● Directive
Lines in which "vers" appears should be pulled from the data below.

[Data extracted from a collection]
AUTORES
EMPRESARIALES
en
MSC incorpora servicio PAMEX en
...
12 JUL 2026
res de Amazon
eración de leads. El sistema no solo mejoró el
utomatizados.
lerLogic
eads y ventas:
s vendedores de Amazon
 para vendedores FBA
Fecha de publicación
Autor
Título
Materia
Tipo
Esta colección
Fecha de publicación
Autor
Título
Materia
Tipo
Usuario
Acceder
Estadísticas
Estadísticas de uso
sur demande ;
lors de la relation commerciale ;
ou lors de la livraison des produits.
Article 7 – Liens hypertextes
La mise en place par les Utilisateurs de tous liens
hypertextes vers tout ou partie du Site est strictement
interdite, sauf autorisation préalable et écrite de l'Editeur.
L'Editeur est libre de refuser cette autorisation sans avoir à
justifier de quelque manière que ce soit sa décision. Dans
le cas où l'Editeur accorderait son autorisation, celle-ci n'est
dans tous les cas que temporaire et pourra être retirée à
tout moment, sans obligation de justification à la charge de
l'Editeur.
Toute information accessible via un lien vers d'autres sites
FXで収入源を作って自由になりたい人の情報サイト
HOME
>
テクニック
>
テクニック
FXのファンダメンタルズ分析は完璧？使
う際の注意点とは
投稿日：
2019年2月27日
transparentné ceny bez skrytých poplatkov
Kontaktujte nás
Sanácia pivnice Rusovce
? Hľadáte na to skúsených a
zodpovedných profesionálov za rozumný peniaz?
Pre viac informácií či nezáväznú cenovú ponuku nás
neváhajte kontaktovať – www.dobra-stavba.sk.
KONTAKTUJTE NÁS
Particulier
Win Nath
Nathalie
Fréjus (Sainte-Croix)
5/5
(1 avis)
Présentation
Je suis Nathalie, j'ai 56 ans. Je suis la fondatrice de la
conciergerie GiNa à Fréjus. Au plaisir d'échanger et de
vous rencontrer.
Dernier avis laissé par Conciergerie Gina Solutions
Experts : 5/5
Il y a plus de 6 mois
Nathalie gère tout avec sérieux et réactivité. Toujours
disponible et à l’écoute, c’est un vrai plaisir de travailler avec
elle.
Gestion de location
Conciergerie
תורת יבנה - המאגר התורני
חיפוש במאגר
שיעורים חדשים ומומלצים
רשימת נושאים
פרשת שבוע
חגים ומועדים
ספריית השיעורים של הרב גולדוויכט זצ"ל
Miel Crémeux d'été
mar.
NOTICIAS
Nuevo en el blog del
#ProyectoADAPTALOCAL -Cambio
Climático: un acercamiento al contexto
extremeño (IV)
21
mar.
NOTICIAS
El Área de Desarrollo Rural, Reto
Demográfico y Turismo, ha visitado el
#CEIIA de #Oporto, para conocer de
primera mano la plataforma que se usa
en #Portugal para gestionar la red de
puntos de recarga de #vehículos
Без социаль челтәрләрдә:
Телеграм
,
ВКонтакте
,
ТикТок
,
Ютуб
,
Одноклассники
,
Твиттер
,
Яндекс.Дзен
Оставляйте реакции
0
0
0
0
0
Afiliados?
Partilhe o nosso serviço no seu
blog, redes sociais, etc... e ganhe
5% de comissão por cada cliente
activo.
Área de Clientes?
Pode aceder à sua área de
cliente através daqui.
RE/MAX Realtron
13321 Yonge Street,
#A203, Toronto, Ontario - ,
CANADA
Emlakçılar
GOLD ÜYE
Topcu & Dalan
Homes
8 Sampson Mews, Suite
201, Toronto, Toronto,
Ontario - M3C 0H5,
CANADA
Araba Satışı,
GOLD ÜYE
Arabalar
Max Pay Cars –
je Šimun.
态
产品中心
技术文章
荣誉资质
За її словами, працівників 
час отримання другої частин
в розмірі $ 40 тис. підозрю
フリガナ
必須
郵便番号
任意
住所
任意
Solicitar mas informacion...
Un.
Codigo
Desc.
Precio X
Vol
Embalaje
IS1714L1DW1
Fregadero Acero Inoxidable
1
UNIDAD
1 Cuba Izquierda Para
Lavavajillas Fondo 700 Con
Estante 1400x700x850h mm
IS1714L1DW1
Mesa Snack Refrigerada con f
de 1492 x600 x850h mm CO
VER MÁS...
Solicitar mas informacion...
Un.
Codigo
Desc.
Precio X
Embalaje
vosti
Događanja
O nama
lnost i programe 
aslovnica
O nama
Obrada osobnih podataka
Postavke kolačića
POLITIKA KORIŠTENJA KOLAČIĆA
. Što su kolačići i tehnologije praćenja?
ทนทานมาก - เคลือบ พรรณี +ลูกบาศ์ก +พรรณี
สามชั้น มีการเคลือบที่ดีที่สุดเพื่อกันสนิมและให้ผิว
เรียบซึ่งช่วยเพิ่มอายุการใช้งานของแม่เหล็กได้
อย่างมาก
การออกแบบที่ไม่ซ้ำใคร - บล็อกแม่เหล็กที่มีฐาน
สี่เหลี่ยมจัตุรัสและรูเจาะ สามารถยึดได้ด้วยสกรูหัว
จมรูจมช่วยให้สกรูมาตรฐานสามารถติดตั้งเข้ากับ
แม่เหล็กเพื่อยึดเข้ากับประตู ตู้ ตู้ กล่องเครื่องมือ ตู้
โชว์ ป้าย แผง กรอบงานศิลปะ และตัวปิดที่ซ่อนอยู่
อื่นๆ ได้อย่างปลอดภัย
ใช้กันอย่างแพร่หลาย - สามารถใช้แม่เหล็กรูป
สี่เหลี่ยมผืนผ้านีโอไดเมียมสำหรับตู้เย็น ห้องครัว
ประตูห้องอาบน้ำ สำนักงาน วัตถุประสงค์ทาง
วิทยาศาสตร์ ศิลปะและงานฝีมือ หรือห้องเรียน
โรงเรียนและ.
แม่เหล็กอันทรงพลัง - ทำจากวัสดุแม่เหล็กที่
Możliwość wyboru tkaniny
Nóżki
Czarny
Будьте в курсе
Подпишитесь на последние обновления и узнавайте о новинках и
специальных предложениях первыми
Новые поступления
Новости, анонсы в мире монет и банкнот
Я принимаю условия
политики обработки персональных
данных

● Output of the task
hypertextes vers tout ou partie du Site est strictement
Toute information accessible via un lien vers d'autres sites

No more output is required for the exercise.